Task list
1. Answer the following from the laboratory methods passage:
(a) Which instrument was used to measure insulin levels?
(b) What product was used to test the urine?
(c) How many blood parameters made up the standard panel for the complete blood cell count?
2. Write the next part of the laboratory methods passage, picking up after its final sentence.

Provided passage
Serum Chemistry Panel

A standard serum chemistry profile of 17 analytes plus HDL, LDL, cholesterol, and triglycerides was performed using the Roche Cobas Integra 400 multi channel chemistry analyzer (Roche, Inc.; Indianapolis, Ind.) from serum that had been stored at 70° C. and defrosted just prior to assay. Insulin levels were measured from the same defrosted serum using a Siemens Immulite 2000 immunoassay analyzer (Siemens, Inc.; Piscataway, N.J.).

Urinalysis

Urine which had been stored at 70° C. was defrosted and tested by dipstick (Multistix SG 10, Siemens, Inc.; Piscataway N.J.).

Complete Blood Cell Count

A standard panel of 10 blood parameters was performed on fresh, EDTA anticoagulated whole blood using a Horiba ABX Pentra 60 C (Horiba ABX; Irvine, Calif.).

Hemoglobin A1c

HbA1c levels were measured from EDTA anticoagulated whole blood using an A1cNow kit from Bayer (Pittsburgh, Pa.) and following manufacturers' directions.

Provided data
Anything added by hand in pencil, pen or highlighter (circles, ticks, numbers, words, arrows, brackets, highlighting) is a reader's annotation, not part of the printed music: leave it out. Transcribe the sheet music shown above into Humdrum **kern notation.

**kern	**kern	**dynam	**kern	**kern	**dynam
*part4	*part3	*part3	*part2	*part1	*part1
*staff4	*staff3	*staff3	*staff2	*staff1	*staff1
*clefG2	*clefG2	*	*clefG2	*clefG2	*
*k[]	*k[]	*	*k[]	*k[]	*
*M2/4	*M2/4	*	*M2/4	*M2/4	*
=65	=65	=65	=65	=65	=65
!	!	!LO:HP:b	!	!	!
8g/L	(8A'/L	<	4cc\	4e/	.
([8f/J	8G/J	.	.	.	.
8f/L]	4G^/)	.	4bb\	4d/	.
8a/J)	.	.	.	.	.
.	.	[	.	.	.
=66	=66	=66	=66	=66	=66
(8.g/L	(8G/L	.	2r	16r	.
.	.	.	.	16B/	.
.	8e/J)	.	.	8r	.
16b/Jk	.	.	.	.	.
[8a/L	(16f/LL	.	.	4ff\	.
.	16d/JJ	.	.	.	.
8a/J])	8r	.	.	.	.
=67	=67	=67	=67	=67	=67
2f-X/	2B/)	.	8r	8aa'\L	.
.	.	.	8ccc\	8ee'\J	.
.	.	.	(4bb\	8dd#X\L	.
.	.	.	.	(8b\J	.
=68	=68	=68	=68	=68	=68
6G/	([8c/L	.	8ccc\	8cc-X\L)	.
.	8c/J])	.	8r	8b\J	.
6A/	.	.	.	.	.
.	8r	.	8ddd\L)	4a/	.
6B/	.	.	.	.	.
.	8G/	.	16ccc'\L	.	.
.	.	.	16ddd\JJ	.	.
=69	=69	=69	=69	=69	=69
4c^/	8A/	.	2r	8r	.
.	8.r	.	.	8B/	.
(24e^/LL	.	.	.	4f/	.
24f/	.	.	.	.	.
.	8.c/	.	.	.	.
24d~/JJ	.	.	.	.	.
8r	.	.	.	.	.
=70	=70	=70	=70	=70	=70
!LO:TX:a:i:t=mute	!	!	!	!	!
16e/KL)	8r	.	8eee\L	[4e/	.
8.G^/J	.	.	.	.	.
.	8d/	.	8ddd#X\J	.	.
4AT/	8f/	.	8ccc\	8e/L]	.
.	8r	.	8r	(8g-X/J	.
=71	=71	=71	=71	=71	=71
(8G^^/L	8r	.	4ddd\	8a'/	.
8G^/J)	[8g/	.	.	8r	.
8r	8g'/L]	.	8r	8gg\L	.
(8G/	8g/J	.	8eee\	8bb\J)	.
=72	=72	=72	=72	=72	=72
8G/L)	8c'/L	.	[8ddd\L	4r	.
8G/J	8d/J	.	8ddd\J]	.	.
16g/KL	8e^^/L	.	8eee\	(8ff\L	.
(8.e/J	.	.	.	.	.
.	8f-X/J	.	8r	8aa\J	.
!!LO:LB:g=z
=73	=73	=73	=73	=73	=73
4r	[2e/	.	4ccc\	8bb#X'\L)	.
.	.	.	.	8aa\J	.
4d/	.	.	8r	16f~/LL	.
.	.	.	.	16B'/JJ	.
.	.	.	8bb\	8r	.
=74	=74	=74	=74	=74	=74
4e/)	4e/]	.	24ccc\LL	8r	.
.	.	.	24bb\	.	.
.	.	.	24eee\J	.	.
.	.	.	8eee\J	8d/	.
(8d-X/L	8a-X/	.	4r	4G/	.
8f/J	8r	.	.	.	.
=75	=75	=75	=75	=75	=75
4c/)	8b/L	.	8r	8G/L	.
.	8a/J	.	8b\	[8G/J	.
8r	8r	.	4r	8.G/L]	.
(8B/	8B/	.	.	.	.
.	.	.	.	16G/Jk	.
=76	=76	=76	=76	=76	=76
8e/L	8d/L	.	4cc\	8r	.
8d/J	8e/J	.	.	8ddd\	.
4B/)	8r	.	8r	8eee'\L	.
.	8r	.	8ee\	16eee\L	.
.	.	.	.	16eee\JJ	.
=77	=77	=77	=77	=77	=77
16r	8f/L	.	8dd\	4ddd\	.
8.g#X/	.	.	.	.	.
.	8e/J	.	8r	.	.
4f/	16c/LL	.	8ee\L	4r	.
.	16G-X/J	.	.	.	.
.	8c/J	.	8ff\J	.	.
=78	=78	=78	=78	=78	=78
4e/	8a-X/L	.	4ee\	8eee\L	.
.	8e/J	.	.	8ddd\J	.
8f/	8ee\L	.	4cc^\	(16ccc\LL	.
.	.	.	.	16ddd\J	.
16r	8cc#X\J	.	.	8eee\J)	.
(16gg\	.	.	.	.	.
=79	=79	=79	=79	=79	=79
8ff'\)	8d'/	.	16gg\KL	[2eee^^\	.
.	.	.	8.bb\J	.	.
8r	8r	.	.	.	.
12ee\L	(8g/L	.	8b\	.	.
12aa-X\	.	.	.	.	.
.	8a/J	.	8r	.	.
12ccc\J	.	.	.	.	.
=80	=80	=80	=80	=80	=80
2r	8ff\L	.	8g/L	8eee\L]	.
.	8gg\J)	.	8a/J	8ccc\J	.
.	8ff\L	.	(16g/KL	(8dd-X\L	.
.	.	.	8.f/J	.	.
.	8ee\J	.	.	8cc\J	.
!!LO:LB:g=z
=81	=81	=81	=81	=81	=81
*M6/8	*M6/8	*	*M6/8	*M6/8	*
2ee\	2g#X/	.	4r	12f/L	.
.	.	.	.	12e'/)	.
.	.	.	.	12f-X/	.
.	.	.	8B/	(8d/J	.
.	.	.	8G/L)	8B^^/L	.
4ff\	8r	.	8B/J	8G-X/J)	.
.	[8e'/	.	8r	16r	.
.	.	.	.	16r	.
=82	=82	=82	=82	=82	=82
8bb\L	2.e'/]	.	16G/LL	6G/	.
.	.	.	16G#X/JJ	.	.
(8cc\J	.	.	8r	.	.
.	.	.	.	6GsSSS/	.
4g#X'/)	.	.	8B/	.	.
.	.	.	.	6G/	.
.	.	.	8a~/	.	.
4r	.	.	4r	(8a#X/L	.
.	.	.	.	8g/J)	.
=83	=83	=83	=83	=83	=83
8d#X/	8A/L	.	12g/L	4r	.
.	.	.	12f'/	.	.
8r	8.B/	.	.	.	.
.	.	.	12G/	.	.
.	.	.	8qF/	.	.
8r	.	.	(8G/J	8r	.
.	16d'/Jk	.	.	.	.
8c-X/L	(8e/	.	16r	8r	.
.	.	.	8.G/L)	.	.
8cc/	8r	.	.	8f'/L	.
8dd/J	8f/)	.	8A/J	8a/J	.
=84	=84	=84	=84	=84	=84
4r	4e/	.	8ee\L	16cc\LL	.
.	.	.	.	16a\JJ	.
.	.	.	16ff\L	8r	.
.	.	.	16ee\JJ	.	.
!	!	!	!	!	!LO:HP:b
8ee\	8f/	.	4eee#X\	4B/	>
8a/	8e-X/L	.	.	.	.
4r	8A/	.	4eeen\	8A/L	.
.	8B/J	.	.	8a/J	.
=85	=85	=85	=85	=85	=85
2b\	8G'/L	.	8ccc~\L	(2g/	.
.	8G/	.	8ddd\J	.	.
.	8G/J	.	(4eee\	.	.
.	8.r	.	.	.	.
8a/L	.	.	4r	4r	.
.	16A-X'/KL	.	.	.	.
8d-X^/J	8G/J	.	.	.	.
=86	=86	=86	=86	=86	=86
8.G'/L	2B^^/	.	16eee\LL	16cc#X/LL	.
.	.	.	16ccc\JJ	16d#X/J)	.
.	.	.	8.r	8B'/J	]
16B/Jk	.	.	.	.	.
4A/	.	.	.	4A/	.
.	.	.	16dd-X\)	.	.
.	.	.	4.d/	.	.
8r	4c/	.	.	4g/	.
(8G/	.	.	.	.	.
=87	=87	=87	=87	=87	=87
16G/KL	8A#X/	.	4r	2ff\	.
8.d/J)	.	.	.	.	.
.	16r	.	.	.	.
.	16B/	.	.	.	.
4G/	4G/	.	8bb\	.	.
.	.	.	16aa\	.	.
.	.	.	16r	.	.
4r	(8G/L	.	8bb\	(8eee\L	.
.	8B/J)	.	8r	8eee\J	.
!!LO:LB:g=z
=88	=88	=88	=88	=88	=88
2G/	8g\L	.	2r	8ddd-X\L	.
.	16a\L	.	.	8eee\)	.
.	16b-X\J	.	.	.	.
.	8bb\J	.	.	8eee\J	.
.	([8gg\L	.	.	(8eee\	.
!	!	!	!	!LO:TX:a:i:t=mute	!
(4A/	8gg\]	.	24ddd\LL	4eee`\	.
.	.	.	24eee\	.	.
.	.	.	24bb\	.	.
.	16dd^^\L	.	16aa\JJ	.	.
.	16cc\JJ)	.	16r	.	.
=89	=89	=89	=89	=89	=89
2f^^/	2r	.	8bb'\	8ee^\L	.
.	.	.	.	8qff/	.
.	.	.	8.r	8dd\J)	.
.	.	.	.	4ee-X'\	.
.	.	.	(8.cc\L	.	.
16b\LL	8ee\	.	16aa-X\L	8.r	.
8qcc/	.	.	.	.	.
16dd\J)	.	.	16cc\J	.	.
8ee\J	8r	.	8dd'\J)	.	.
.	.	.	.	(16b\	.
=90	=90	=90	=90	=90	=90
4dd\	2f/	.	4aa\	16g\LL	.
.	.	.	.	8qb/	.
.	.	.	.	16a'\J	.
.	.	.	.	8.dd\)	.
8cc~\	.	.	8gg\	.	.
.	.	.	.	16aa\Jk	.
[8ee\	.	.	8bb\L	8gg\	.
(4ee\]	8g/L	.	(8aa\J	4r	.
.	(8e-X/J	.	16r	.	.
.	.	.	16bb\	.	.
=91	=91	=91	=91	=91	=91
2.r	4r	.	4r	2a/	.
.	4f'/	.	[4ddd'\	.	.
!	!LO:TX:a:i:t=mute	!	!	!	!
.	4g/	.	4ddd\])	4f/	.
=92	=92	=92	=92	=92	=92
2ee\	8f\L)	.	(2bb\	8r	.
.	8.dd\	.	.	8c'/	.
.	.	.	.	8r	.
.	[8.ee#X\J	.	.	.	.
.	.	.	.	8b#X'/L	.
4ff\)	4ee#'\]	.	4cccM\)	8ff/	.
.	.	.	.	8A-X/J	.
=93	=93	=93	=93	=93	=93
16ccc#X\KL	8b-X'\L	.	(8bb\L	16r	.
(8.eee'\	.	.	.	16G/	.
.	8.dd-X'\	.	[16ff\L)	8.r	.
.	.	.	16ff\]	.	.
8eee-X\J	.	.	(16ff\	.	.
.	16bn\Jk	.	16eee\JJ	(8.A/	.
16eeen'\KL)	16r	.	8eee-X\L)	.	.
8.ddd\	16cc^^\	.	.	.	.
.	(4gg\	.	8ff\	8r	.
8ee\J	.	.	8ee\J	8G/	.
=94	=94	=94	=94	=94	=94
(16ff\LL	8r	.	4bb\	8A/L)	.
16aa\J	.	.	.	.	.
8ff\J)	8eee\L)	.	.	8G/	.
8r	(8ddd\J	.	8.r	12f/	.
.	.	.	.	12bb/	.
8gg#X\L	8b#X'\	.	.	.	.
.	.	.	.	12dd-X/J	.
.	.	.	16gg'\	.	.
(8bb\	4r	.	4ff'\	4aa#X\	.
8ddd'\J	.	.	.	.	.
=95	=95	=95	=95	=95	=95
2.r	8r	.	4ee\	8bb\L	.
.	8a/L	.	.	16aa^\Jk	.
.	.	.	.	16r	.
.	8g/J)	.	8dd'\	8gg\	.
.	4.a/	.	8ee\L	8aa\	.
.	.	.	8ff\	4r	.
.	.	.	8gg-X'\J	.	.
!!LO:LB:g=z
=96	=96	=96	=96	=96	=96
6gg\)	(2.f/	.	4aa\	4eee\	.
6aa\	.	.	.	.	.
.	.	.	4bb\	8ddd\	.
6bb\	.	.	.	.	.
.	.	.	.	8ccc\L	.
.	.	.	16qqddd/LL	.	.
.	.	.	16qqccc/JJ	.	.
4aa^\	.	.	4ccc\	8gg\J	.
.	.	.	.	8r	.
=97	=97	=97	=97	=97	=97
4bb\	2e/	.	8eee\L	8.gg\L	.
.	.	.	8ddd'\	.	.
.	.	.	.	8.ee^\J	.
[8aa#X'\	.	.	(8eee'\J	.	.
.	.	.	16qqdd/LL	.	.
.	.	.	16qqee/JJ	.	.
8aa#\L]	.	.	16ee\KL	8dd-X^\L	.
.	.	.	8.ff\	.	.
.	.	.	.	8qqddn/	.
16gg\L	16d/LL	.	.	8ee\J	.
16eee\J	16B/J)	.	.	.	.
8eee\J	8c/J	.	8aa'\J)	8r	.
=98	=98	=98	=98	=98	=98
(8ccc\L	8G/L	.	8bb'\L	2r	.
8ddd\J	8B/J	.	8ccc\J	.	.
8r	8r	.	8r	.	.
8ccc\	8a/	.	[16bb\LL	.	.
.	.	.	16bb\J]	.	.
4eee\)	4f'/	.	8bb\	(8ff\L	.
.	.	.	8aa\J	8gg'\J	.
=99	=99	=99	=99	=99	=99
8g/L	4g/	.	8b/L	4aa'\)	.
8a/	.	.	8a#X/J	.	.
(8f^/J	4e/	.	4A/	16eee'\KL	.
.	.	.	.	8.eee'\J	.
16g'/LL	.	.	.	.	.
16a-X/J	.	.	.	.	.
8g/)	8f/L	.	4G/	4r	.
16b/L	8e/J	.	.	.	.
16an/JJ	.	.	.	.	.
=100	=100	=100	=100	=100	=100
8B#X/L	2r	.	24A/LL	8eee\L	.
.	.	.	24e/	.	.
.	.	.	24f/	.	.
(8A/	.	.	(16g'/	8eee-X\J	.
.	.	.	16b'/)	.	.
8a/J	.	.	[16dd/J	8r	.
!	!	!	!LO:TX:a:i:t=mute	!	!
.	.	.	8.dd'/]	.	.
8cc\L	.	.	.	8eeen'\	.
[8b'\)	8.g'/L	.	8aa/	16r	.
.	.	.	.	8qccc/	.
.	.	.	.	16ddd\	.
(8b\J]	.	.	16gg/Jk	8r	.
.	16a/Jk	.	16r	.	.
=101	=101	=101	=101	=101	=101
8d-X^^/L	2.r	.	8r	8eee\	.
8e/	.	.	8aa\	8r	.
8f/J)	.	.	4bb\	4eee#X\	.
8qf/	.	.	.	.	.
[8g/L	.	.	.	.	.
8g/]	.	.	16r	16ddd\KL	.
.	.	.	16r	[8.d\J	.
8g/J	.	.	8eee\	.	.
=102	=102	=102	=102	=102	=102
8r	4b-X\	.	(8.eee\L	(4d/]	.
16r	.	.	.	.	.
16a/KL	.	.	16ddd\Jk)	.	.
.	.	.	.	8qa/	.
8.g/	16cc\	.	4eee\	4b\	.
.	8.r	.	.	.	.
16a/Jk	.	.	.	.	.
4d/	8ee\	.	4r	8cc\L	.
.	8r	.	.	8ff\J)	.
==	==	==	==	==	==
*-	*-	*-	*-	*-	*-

Answer set
1.
(a) A Siemens Immulite 2000 immunoassay analyzer
(b) A dipstick, Multistix SG 10
(c) 10

2.
T-Cell Phenotyping and Sorting

T-cell phenotyping was performed before the start of fructose feeding, before the start of dosing, during dosing Week 6 (before administration of dose 7), and 10 weeks following the final dose. Peripheral blood mononuclear cells (PBMCs) were isolated from whole blood after centrifugation over Ficoll-Histopaque (Sigma; St Louis, Mo.). Cells were frozen for subsequent analysis by using a controlled cyropreservation apparatus procedure (CryoMed Freezer No. 7454; ThermoForma; Marietta, Ohio). All antibodies were purchased from PharMingen (San Diego, Calif.), Ebioscience (San Diego, Calif.), or Caltag (Burlingame, Calif.) and were used in accordance with manufacturers' recommendations. Samples were collected using FACSCalibur or FACSLSRII (Becton Dickinson; San Jose, Calif.), and data were analyzed using CellQuest (BD Biosciences; Mountain View, Calif.) or FlowJo (Treestar; Ashland, Oreg.), with a minimum of 105 events collected per sample.

Pharmacokinetic Analysis

The pharmacokinetic (PK) parameters of 2D03 were calculated by non compartmental analysis using WinNonlin Professional Edition (version 5.2.1, Pharsight Corporation; Mountain View, Calif.). Nominal doses and sampling times were used.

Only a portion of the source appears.